**** Given data

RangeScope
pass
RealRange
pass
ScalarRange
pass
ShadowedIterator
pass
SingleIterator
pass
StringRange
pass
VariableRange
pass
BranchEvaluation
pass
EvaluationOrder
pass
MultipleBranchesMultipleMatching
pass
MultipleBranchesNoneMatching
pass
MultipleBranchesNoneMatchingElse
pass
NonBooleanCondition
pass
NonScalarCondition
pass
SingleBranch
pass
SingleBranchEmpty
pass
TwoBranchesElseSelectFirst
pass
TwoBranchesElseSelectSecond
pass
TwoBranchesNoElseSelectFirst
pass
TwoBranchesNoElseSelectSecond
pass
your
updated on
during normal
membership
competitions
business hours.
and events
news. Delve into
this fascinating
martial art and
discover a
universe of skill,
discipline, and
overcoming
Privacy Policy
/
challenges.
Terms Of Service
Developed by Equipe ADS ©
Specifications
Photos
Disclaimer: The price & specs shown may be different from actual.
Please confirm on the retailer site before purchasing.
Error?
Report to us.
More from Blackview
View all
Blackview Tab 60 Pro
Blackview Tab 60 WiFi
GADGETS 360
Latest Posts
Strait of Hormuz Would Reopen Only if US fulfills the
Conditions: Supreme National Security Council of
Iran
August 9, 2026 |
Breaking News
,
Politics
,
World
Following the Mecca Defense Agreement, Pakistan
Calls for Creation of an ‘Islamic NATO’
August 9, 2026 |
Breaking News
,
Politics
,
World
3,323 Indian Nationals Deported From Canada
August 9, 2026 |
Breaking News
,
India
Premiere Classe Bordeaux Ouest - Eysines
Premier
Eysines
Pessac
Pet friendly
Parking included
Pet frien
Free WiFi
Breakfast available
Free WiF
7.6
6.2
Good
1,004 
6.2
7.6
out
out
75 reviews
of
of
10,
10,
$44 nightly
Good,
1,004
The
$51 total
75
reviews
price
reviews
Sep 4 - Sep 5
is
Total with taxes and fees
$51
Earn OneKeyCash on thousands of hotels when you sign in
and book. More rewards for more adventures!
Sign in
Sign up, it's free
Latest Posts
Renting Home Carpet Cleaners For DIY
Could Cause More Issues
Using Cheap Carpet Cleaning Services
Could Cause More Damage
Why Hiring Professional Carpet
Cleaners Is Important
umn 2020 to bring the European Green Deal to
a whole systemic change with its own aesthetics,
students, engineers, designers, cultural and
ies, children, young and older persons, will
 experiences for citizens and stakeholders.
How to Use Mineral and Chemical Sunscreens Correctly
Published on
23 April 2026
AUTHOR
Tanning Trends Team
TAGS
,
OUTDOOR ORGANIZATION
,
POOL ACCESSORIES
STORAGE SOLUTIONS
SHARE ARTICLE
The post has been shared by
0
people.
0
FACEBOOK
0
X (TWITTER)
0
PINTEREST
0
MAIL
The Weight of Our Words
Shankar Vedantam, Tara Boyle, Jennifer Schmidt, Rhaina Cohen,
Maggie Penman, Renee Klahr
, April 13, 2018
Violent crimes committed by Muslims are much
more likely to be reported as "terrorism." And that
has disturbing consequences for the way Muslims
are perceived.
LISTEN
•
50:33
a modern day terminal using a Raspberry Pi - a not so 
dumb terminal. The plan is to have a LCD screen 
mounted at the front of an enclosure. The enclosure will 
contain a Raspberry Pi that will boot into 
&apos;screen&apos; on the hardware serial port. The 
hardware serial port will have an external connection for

********

— Exercise objective —
Taking the listing above line by line, say how many lines include the string "Muslims", and give only that number.

— Answer area —
2